● Problem statement
Your answer should be every line below that includes the word "article".
◆ ◆ ◆ ◆ ◆ ◆ ◆
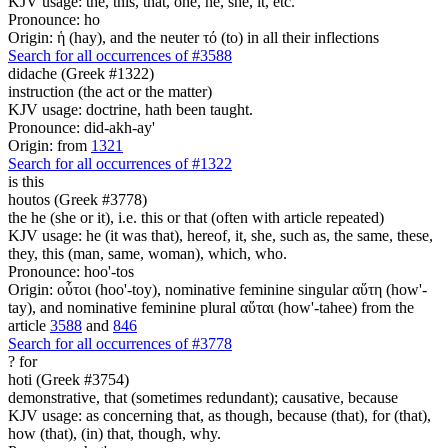
KJV usage: the, this, that, one, he, she, it, etc.
Pronounce: ho
Origin: ἡ (hay), and the neuter τό (to) in all their inflections
Search for all occurrences of #3588
didache (Greek #1322)
instruction (the act or the matter)
KJV usage: doctrine, hath been taught.
Pronounce: did-akh-ay'
Origin: from
1321
Search for all occurrences of #1322
is
this
houtos (Greek #3778)
the he (she or it), i.e. this or that (often with article repeated)
KJV usage: he (it was that), hereof, it, she, such as, the same, these,
they, this (man, same, woman), which, who.
Pronounce: hoo'-tos
Origin: οὗτοι (hoo'-toy), nominative feminine singular αὕτη (how'-
tay), and nominative feminine plural αὕται (how'-tahee) from the
article
3588
and
846
Search for all occurrences of #3778
?
for
hoti (Greek #3754)
demonstrative, that (sometimes redundant); causative, because
KJV usage: as concerning that, as though, because (that), for (that),
how (that), (in) that, though, why.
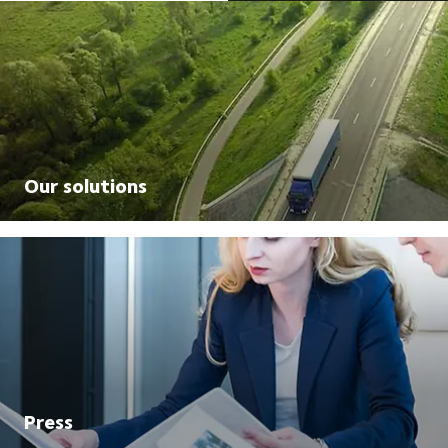
Our solutions
Press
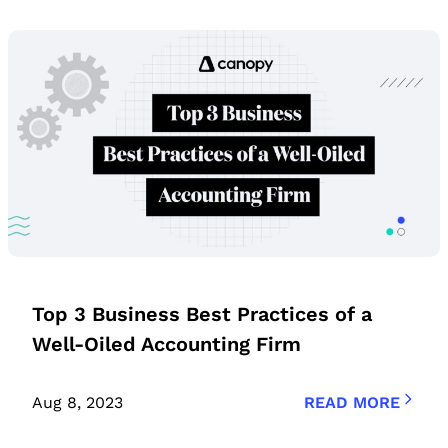
Top 3 Business Best Practices of a
Well-Oiled Accounting Firm
Aug 8, 2023
READ MORE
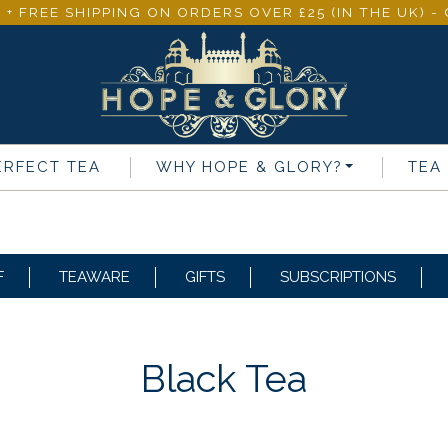
 + FREE SHIPPING ON ORDERS OVER £25 (IN THE UK) 
ERFECT TEA
WHY
HOPE & GLORY
?
TEA
F
TEAWARE
GIFTS
SUBSCRIPTIONS
Black Tea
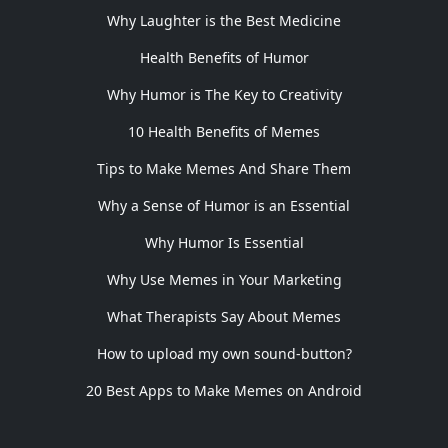
Why Laughter is the Best Medicine
Health Benefits of Humor
Why Humor is The Key to Creativity
10 Health Benefits of Memes
Tips to Make Memes And Share Them
Why a Sense of Humor is an Essential
Why Humor Is Essential
Why Use Memes in Your Marketing
What Therapists Say About Memes
How to upload my own sound-button?
20 Best Apps to Make Memes on Android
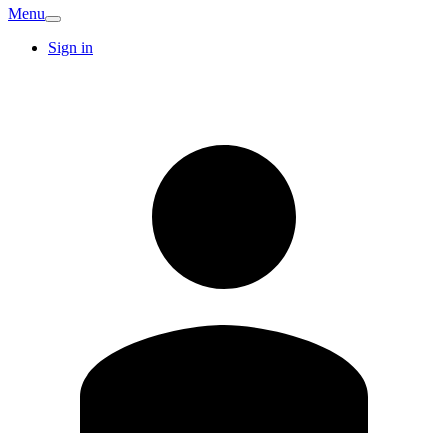
Menu
Sign in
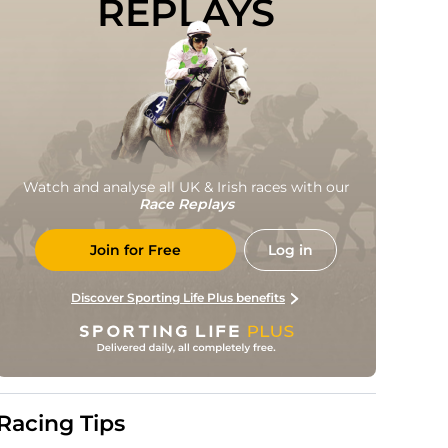
REPLAYS
Watch and analyse all UK & Irish races with our
Race Replays
Join for Free
Log in
Discover Sporting Life Plus benefits
Racing Tips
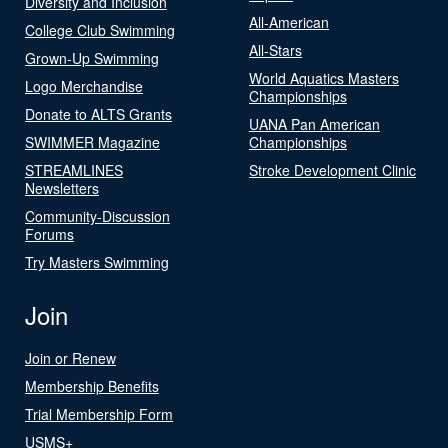
Diversity and Inclusion
All-American
College Club Swimming
All-Stars
Grown-Up Swimming
World Aquatics Masters
Logo Merchandise
Championships
Donate to ALTS Grants
UANA Pan American
SWIMMER Magazine
Championships
STREAMLINES
Stroke Development Clinic
Newsletters
Community-Discussion
Forums
Try Masters Swimming
Join
Join or Renew
Membership Benefits
Trial Membership Form
USMS+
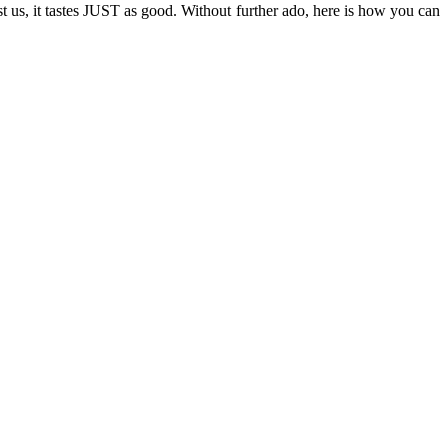
st us, it tastes JUST as good. Without further ado, here is how you can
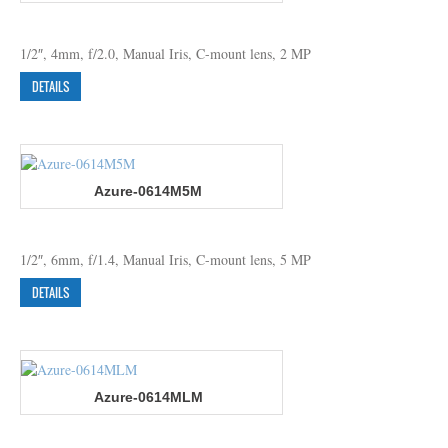
1/2″, 4mm, f/2.0, Manual Iris, C-mount lens, 2 MP
DETAILS
Azure-0614M5M
1/2″, 6mm, f/1.4, Manual Iris, C-mount lens, 5 MP
DETAILS
Azure-0614MLM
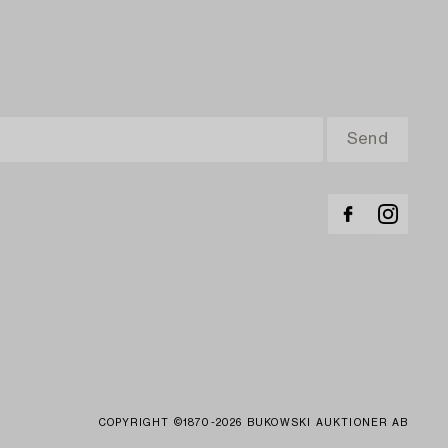
COPYRIGHT ©1870-2026 BUKOWSKI AUKTIONER AB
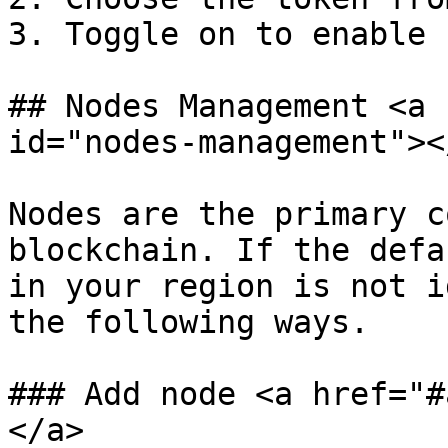
3. Toggle on to enable

## Nodes Management <a 
id="nodes-management"></
Nodes are the primary c
blockchain. If the defa
in your region is not i
the following ways.

### Add node <a href="#
</a>
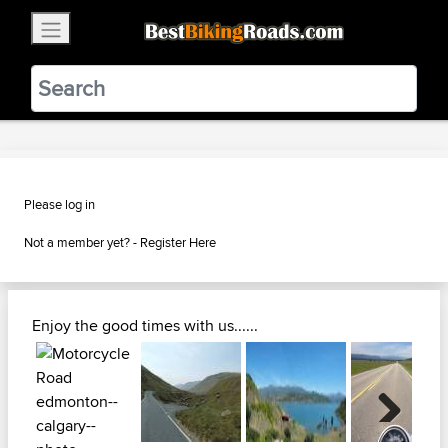
×
BestBikingRoads
Static Motion
3.99 - In Google Play
VIEW
Please log in
Not a member yet? -
Register Here
Enjoy the good times with us......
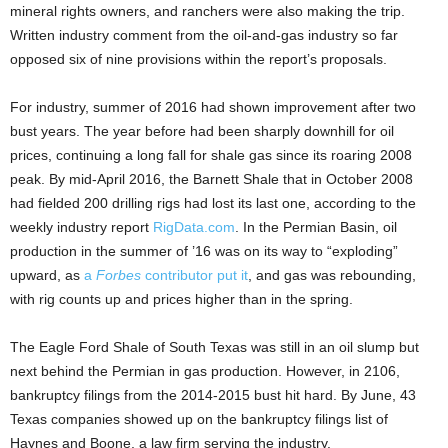
mineral rights owners, and ranchers were also making the trip.
Written industry comment from the oil-and-gas industry so far
opposed six of nine provisions within the report’s proposals.
For industry, summer of 2016 had shown improvement after two
bust years. The year before had been sharply downhill for oil
prices, continuing a long fall for shale gas since its roaring 2008
peak. By mid-April 2016, the Barnett Shale that in October 2008
had fielded 200 drilling rigs had lost its last one, according to the
weekly industry report
RigData.com
. In the Permian Basin, oil
production in the summer of ’16 was on its way to “exploding”
upward, as
a
Forbes
contributor put it
, and gas was rebounding,
with rig counts up and prices higher than in the spring.
The Eagle Ford Shale of South Texas was still in an oil slump but
next behind the Permian in gas production. However, in 2106,
bankruptcy filings from the 2014-2015 bust hit hard. By June, 43
Texas companies showed up on the bankruptcy filings list of
Haynes and Boone, a law firm serving the industry.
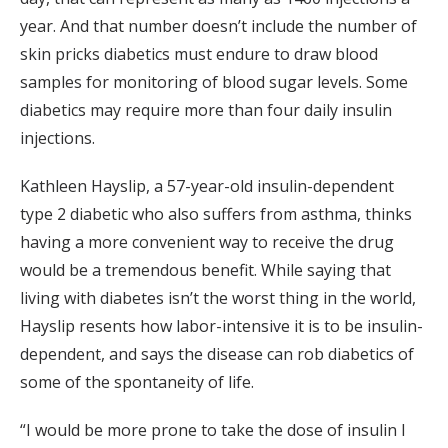
year. And that number doesn’t include the number of
skin pricks diabetics must endure to draw blood
samples for monitoring of blood sugar levels. Some
diabetics may require more than four daily insulin
injections.
Kathleen Hayslip, a 57-year-old insulin-dependent
type 2 diabetic who also suffers from asthma, thinks
having a more convenient way to receive the drug
would be a tremendous benefit. While saying that
living with diabetes isn’t the worst thing in the world,
Hayslip resents how labor-intensive it is to be insulin-
dependent, and says the disease can rob diabetics of
some of the spontaneity of life.
“I would be more prone to take the dose of insulin I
◆ ◆ ◆ ◆ ◆ ◆ ◆
● Task response
the he (she or it), i.e. this or that (often with article repeated)
article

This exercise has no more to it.